На Аню, тоже облученную в Кишиневе, но без реанимации, ящики влияли иначе. Ей не хотелось любви иноземных принцев и караванов ценных товаров. Аня мечтала узнать, что же в сундуках.
– Давай посмотрим! – подбивала она меня. – Я есть не смогу, спать не могу, давай же скорее посмотрим, чего стоит любовь русской красавицы.
– Открывать чужие ящики не хорошо, нам будет стыдно, – не поддавалась я.
– Одним глазком! Ну что в них? Брильянты, валюта пачками? Ты же спишь на них, и если что, тебе отвечать. Наркотики? Слушай, а если там наркотики? И ты – Белкина, можешь ли ты безответственно спать на чужих наркотиках? Спать надо с широко открытыми глазами. А если придет милиция, предъявите. А ты что – мол, я не Белкина? Будет и штраф, и Белкину выгонят из института, и вас вдвоем возможно посадят. А ящики унесут, и главное, мы так и не узнаем!

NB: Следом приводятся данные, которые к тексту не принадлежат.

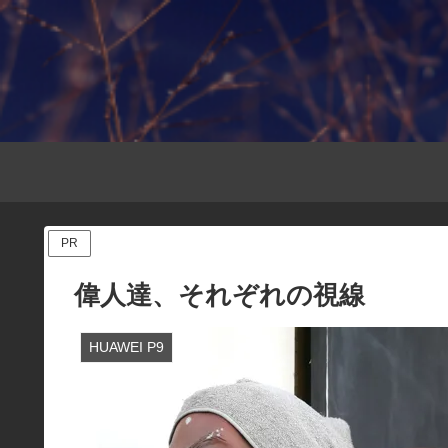
PR
偉人達、それぞれの視線
HUAWEI P9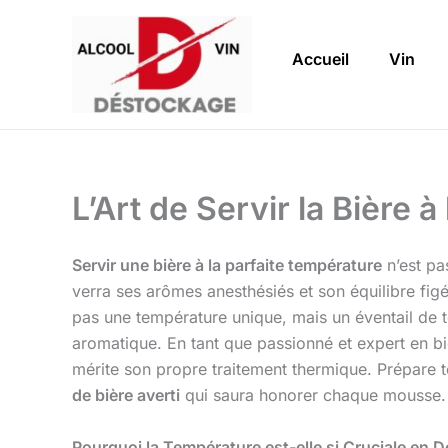
Aller
au
Accueil
Vin
contenu
L’Art de Servir la Bière
Servir une bière à la parfaite température
n’est pas
verra ses arômes anesthésiés et son équilibre figé 
pas une température unique, mais un éventail de
aromatique. En tant que passionné et expert en bi
mérite son propre traitement thermique. Prépare t
de bière averti
qui saura honorer chaque mousse. 
Pourquoi la Température est-elle si Cruciale en 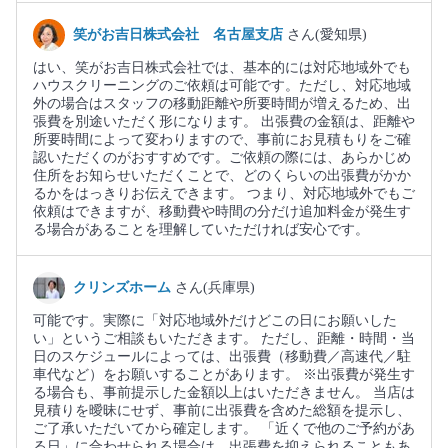
笑がお吉日株式会社 名古屋支店
さん(愛知県)
はい、笑がお吉日株式会社では、基本的には対応地域外でも
ハウスクリーニングのご依頼は可能です。ただし、対応地域
外の場合はスタッフの移動距離や所要時間が増えるため、出
張費を別途いただく形になります。 出張費の金額は、距離や
所要時間によって変わりますので、事前にお見積もりをご確
認いただくのがおすすめです。ご依頼の際には、あらかじめ
住所をお知らせいただくことで、どのくらいの出張費がかか
るかをはっきりお伝えできます。 つまり、対応地域外でもご
依頼はできますが、移動費や時間の分だけ追加料金が発生す
る場合があることを理解していただければ安心です。
クリンズホーム
さん(兵庫県)
可能です。実際に「対応地域外だけどこの日にお願いした
い」というご相談もいただきます。 ただし、距離・時間・当
日のスケジュールによっては、出張費（移動費／高速代／駐
車代など）をお願いすることがあります。 ※出張費が発生す
る場合も、事前提示した金額以上はいただきません。 当店は
見積りを曖昧にせず、事前に出張費を含めた総額を提示し、
ご了承いただいてから確定します。 「近くで他のご予約があ
る日」に合わせられる場合は、出張費を抑えられることもあ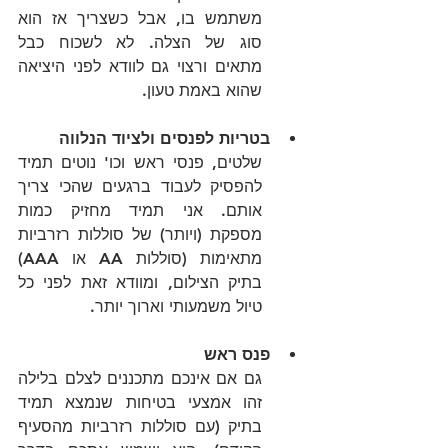
משתמש בו, אבל כשצריך אז הוא 
סוג של הצלה. לא לשכוח כבל 
מתאים ורצוי גם לוודא לפני היציאה 
שהוא באמת טעון.
בטריות לפנסים ולציוד הנלווה
שלטים, פנסי ראש וכו' נוטים תמיד 
להפסיק לעבוד ברגעים שהכי צריך 
אותם. אני תמיד מחזיק כמות 
מספקת (ויותר) של סוללות רזרביות 
מתאימות (סוללות AA או AAA) 
בתיק הצילום, ומוודא זאת לפני כל 
טיול משמעותי וארוך יותר.
פנס ראש
גם אם אינכם מתכננים לצלם בלילה 
זהו אמצעי בטיחות שנמצא תמיד 
בתיק (עם סוללות רזרביות מהסעיף 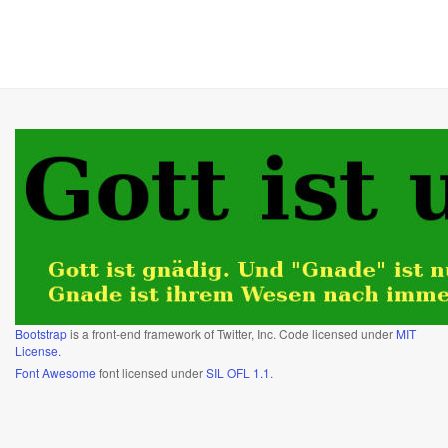
Bootstrap
is a front-end framework of Twitter, Inc. Code licensed under
MIT
License.
Font Awesome
font licensed under
SIL OFL 1.1
.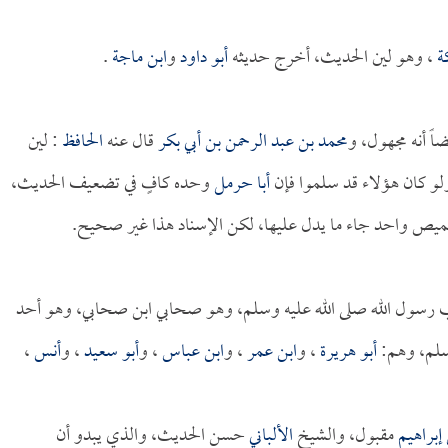
ة
، وهو لين الحديث، أخرج حديثه
أبو داود
و
ابن ماجة
.
اً أنه مجهول، و
محمد بن عبد الرحمن بن أبي بكر
قال عنه
الحافظ
: لين
و كان هؤلاء قد سلموا فإن
أبا حرمل
وحده كافٍ في تضعيف الحديث،
يص واحد جاء ما يدل عليها، لكن الإسناد هذا غير صحيح.
 رسول الله صلى الله عليه وسلم، وهو صحابي ابن صحابي، وهو أحد
وسلم، وهم:
أبو هريرة
، و
ابن عمر
، و
ابن عباس
، و
أبو سعيد
، و
أنس
،
براهيم
مقبول، والشيخ
الألباني
حسن الحديث، والذي يبدو أن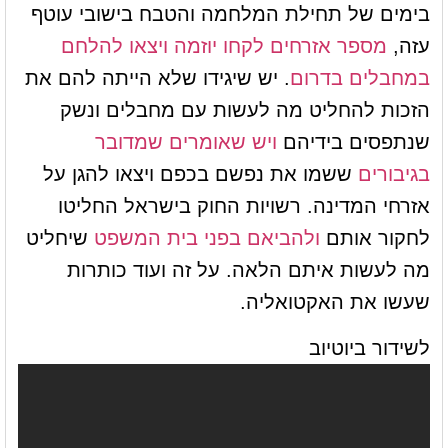
בימים של תחילת המלחמה והטבח בישובי עוטף
עזה,
מספר אזרחים לקחו יוזמה ויצאו להלחם
במחבלים בדרום
. יש שיגידו שלא הייתה להם את
הזכות להחליט מה לעשות עם מחבלים ונשק
שנתפסים בידיהם
ויש שאומרים שמדובר
בגיבורים
ששמו את נפשם בכפם ויצאו להגן על
אזרחי המדינה. רשויות החוק בישראל החליטו
לחקור אותם
ולהביאם בפני בית המשפט
שיחליט
מה לעשות איתם הלאה. על זה ועוד כותרות
שעשו את האקטואליה.
לשידור ביוטיוב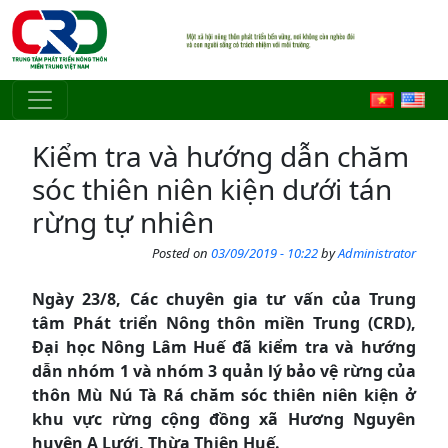
Skip to main content
Kiểm tra và hướng dẫn chăm
sóc thiên niên kiện dưới tán
rừng tự nhiên
Posted on
03/09/2019 - 10:22
by
Administrator
Ngày 23/8, Các chuyên gia tư vấn của Trung
tâm Phát triển Nông thôn miền Trung (CRD),
Đại học Nông Lâm Huế đã kiểm tra và hướng
dẫn nhóm 1 và nhóm 3 quản lý bảo vệ rừng của
thôn Mù Nú Tà Rá chăm sóc thiên niên kiện ở
khu vực rừng cộng đồng xã Hương Nguyên
huyện A Lưới, Thừa Thiên Huế.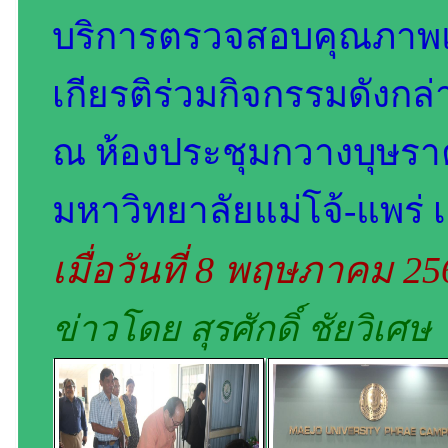
บริการตรวจสอบคุณภาพแ
เกียรติร่วมกิจกรรมดังก
ณ ห้องประชุมกวางบุษราค
มหาวิทยาลัยแม่โจ้-แพร่ 
เมื่อวันที่ 8 พฤษภาคม 2
ข่าวโดย สุรศักดิ์ ชัยวิเศษ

Все разговоры крутятся вокруг ящиков. Они растут, набухают в разговорах. Кровать все таинственней ночь от ночи, трудно спать на сундуках Пандоры.
Аня подпрыгивает на стуле:
– Мы закроем дверь, не скажем никому. Ты и я. Просто откроем и посмотрим. Потом аккуратно упакуем, поставим так же. Никто не узнает.
– Вот увидишь, только начнем, сразу заявится Белкина с новой партией верблюдов и караванов. Нет! Это плохо кончится для нас всех. Ящики заколдованы.
– Не останавливай меня, – Аня решительно заперла дверь и засучила рукава. – Поехали!
Первый ящик подался удивительно легко: он сам шел нам в руки. В ужасе смотрела я, как Аня расклеивает коричневый скотч, которым прочно были запечатаны сокровища.
Внутри нашлись:
– 45 пар мохеровых пушистых перчаток
– Болгарское мыло с запахом зеленого яблока, 25 штук
– Пакистанские полотенца с огромными розами безумных расцветок, 10 штук
– Карты игральные, новые, 3 колоды
– Куртки мужские зимние, цвета уныния, 3 штуки
– Духи, в ассортименте, без счета
Типичный набор спекулянта. Пересчитывать перчатки мохеровые разноцветные – не таковы были планы на сегодняшний вечер. Ни тайны, ни секрета, ни араба, ни джиннов, лишь трезвый расчет и скучные товары для перепродажи.
Но последний ящик подарил нам разгадку большой невысказанной тайны Белкиной; там был полуслепой, огромный и толстый ксерокс «Камастуры». Так вот в чем дело, догадались мы. В первой комнате собака с глазами как блюдца – болгарскими зелеными яблоками, во второй – с глазами как амбарные жернова – с мохеровыми перчатками, но в третьей нас ждала принцесса – сама Камасутра.
С всклокоченными волосами сидели мы в запертой комнате и читали выдающееся произведение с выражением:
– Используйте турник. Перевернувши девицу вверх ногами…
Это, пожалуй, заставляло нас задуматься.
– О! А! Э! – Звучали возгласы.
– А эту картинку ты видела?
Пожалуй, лучше никому не говорить, что несколько лет я спала на библиотеке сексуальной литературы.